(TASK PROMPT): Resume the article below about blogging a book, writing on from the end of its last sentence.

(DOCUMENT SEGMENT):
- - -

The New Year arrived. You created a list of goals. “Blog a book” is first on your list. Great! Now what?
Some writers or bloggers would just begin blogging their book without a second thought. That’s not the best way to succeed, however.
Blogging a book allows you to write your book quickly and easily in small chunks—just 500 words or so. It does something else that’s equally important. It helps you build an author platform or foundation of raving fans as you write. You can only accomplish the latter, however, if the book you blog is worth reading.
To produce a book—and a blog—worth reading, approach your book blogging with a business mindset. Don’t write or blog by the seat of your pants. Plan instead.
Step One: The Business Plan
The first thing you need to do is create a business plan for your book. I’ve written about this extensively here on the blog, for instance in this post. In the early days, I called producing a business plan for your blogged book (or any book) the “proposal process.” These days, I call it the “Author Training Process” because it trains you to become a successful author by showing you how to craft and write (or blog) books that sell. To learn more about this process, read The Author Training Manual.

- - -

(SUPPLIED RECORDS):
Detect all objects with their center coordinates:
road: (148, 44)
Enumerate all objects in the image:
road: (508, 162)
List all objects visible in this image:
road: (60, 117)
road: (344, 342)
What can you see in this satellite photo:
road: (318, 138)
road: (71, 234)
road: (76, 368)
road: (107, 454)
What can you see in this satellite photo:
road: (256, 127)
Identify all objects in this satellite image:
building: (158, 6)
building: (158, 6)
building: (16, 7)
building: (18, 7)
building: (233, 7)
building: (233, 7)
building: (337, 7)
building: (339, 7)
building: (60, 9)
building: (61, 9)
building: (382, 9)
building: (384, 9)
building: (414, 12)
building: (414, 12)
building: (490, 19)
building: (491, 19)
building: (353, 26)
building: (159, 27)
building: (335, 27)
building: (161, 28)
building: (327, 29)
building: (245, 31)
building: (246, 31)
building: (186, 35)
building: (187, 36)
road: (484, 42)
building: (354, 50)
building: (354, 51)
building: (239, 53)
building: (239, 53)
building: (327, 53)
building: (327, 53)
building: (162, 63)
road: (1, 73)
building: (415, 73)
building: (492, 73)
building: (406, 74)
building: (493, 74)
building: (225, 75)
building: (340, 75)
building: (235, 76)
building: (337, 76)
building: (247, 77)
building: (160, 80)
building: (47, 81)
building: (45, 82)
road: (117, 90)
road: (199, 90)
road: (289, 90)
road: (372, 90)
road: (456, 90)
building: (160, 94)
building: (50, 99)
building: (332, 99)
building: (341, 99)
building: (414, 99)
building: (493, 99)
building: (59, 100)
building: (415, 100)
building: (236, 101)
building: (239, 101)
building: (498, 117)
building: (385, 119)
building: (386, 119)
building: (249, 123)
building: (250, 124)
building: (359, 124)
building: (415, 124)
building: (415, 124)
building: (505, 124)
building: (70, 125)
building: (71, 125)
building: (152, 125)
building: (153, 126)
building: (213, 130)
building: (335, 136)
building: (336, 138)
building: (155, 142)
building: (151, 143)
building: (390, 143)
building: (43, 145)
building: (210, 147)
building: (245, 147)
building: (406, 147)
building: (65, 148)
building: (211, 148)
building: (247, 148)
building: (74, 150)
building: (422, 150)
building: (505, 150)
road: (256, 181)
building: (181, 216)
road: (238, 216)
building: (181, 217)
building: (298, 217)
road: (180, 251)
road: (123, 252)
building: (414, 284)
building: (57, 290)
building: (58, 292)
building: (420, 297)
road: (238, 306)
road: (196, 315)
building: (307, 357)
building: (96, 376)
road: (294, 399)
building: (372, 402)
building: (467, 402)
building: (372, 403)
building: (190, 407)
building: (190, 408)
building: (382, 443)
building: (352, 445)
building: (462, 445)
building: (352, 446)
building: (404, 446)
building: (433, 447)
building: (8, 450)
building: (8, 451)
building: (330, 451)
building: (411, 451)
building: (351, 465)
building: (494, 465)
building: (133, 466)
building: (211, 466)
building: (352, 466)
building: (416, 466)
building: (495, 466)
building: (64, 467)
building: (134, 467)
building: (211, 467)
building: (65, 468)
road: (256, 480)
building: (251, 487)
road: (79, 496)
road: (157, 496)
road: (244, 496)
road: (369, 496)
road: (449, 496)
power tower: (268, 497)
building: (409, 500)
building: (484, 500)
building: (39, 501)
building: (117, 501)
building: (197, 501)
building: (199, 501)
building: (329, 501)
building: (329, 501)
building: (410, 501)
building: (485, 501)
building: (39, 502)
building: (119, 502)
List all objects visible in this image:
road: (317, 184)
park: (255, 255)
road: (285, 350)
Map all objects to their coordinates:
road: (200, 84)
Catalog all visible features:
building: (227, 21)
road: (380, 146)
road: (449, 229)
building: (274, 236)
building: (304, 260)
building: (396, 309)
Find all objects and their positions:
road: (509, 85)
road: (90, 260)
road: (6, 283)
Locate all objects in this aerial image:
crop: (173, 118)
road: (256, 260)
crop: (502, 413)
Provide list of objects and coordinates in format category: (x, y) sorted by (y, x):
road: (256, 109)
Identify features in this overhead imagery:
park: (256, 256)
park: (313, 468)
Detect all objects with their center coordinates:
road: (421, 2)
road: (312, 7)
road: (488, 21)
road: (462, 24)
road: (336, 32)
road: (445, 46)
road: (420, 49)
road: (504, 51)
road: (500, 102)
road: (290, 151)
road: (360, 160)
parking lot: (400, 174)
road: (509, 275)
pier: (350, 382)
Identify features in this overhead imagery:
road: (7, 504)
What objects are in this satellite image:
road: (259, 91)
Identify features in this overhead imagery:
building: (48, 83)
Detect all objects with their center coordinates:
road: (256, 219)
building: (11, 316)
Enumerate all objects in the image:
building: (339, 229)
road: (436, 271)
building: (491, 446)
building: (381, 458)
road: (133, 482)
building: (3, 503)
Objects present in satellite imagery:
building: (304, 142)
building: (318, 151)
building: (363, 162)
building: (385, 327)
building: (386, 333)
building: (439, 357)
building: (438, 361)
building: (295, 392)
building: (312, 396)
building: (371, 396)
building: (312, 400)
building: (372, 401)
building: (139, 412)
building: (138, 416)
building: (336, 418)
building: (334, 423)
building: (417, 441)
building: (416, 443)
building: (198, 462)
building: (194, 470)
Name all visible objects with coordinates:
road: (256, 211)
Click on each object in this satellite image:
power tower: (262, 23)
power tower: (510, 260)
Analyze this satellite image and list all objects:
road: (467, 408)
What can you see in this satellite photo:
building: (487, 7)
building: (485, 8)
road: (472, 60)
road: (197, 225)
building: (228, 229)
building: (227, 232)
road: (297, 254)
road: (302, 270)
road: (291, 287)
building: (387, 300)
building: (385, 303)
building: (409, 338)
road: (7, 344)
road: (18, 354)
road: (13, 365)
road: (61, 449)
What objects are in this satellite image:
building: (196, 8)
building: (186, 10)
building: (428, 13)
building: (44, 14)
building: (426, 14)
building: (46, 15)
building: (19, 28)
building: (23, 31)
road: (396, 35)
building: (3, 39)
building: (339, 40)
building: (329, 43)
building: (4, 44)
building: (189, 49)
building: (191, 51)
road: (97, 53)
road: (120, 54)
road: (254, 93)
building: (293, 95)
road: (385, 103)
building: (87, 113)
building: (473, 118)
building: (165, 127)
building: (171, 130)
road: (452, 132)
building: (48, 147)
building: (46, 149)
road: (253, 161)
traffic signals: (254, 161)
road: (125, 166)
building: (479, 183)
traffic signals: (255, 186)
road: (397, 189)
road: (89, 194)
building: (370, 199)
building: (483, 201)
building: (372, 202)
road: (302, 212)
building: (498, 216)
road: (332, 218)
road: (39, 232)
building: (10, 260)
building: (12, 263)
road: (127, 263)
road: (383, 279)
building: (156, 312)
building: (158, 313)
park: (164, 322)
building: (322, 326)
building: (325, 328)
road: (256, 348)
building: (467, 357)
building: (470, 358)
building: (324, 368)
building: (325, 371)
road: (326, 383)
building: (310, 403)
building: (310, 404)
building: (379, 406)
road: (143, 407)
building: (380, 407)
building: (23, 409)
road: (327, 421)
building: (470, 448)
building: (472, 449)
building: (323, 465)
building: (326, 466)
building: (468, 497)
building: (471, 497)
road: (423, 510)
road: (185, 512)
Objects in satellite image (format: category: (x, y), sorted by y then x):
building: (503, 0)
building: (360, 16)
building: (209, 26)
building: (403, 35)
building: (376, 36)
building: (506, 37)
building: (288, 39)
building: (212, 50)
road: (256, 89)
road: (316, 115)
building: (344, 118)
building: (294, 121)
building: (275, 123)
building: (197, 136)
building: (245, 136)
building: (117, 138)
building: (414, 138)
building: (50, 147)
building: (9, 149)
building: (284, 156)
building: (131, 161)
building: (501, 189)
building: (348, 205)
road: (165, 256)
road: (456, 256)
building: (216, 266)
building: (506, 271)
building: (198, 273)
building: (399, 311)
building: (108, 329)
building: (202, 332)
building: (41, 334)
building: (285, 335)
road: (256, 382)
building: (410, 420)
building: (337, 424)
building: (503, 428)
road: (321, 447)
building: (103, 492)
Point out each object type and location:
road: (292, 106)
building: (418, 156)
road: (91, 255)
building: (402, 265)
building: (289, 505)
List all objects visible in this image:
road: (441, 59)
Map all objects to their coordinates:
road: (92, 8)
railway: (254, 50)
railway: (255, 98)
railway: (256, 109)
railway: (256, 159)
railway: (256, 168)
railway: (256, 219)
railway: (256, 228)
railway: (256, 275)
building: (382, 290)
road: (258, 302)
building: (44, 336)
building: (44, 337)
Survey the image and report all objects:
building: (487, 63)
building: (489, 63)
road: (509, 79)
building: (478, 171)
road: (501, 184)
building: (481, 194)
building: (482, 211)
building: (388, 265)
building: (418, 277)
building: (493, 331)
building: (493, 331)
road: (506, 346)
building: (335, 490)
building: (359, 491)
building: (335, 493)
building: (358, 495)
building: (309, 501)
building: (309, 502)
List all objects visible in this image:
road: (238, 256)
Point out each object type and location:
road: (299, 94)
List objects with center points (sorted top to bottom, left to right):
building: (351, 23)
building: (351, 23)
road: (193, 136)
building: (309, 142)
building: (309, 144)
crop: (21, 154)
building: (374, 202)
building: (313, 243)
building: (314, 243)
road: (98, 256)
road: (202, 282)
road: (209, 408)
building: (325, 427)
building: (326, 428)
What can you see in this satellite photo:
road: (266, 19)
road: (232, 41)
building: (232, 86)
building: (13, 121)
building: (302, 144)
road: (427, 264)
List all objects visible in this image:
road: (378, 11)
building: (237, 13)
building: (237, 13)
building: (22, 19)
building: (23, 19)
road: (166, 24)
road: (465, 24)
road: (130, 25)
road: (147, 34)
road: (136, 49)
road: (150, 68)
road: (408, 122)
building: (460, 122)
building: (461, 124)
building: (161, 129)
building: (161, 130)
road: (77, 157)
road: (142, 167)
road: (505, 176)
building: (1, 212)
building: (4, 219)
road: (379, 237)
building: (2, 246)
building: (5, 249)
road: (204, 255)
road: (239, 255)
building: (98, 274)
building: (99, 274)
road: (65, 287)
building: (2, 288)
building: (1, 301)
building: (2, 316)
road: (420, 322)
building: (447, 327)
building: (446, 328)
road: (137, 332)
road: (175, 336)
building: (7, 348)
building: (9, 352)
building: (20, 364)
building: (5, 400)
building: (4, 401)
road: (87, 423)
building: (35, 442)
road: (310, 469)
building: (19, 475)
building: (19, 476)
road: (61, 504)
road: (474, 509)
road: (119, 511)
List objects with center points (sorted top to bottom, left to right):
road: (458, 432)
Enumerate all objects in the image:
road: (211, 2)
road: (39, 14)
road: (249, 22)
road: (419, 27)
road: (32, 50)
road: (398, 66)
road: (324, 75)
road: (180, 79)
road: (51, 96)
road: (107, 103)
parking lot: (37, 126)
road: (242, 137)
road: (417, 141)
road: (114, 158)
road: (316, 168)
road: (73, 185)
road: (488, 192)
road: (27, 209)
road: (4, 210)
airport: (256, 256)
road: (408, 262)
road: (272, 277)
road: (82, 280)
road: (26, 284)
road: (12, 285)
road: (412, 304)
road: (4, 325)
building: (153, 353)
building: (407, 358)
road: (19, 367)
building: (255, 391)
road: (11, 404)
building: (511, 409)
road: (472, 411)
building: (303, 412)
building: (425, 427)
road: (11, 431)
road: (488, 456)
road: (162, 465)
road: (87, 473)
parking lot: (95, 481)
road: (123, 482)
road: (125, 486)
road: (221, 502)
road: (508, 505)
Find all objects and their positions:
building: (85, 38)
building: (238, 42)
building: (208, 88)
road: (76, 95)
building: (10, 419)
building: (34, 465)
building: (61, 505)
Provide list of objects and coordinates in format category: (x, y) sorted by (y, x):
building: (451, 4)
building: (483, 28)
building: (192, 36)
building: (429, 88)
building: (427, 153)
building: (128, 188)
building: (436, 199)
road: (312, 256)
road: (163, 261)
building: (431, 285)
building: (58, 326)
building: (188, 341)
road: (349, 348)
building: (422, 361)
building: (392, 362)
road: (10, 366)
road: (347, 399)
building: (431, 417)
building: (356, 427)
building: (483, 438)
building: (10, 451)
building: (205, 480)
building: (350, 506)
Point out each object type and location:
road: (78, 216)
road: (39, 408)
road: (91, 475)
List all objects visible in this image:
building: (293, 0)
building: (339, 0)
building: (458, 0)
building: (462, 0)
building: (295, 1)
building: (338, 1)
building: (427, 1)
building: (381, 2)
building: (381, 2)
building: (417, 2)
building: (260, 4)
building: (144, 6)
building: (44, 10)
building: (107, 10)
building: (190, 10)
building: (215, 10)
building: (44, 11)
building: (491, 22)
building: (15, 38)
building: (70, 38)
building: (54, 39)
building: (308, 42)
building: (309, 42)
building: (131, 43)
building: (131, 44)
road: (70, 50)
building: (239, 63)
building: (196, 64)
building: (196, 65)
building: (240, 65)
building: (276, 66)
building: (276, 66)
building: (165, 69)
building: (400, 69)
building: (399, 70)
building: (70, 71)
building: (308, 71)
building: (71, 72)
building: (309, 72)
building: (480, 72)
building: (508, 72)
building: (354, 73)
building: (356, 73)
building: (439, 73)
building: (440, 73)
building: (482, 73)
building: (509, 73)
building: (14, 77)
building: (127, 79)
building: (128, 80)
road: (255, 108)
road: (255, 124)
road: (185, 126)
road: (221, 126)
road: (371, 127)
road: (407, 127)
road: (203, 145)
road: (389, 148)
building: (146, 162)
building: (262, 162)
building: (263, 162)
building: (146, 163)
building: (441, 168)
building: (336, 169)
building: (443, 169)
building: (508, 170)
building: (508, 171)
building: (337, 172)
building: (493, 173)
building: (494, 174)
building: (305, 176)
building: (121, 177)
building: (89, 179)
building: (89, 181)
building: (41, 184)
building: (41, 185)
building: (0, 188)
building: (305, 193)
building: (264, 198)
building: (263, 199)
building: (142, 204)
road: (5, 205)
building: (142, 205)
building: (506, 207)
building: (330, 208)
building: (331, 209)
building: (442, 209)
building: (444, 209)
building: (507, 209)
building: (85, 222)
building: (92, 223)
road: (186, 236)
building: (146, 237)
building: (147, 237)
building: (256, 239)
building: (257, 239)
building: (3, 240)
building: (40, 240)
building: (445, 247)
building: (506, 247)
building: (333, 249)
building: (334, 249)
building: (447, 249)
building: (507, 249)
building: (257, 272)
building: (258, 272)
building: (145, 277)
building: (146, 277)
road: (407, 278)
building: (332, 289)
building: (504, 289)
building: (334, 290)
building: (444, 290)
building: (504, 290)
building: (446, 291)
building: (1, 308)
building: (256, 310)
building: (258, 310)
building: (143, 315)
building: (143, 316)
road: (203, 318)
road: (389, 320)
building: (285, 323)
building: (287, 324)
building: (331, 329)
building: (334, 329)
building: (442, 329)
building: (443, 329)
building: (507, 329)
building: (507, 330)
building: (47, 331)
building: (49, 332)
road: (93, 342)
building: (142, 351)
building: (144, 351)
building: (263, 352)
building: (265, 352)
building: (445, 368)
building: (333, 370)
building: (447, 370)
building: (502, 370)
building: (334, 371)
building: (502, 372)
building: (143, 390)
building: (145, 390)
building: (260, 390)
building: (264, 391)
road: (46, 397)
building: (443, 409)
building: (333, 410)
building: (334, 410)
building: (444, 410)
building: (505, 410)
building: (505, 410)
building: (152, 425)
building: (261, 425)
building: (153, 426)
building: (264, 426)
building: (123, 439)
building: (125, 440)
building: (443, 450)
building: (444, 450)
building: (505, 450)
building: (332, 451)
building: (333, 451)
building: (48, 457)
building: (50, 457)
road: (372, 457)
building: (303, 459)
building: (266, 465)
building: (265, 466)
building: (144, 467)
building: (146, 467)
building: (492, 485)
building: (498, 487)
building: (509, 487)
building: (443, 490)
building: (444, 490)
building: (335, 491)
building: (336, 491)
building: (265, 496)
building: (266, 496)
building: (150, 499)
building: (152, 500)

- - -

(ANSWER TO THIS EXERCISE):
When you start your blog or book with a business plan, you increase your chances of producing a book that gets read. In other words, the business plan helps you develop a book (and blog) idea that is unique and necessary, and that will, therefore, fill a need in the marketplace. You learn how to target your market with your blog and book content and provide something totally new in the category where your book will be sold, such as self-help or history, for example. When done with your plan, you are ready to create content that stands out in the crowded blogosphere as well.
Fail to accomplish this step and your chances of producing a book or blog that succeeds decreases considerably. So take the time to go through all the Author Training Steps, including:
- Evaluating yourself
- Evaluating your market
- Evaluating the completion
- Developing a book pitch and brief summary
- Listing the benefits your book will provide to readers
- Creating a promotion plan
- Considering how you can help sell your book via your authority or expertise and your platform
- Outlining your book’s structure or crafting a table of contents
- Writing summaries or a detailed outline of each chapter
And do all of this before you write or blog a word of your book.
Step Two: The Blog Plan
Create a blog plan. (Yes, another plan.) As part of the business plan for your blogged book, you develop a table of contents and either a detailed outline or summary of each chapter. Now it’s time to look at this through the eyes of a blogger. More specifically, you want to approach your book like a book blogger.
To do so, you must break each chapter’s content into post-sized bits of 500–700 words. If you write fiction, you can write 1,000–1,200 words or so. Therefore, you now need to plan out each chapter in detail.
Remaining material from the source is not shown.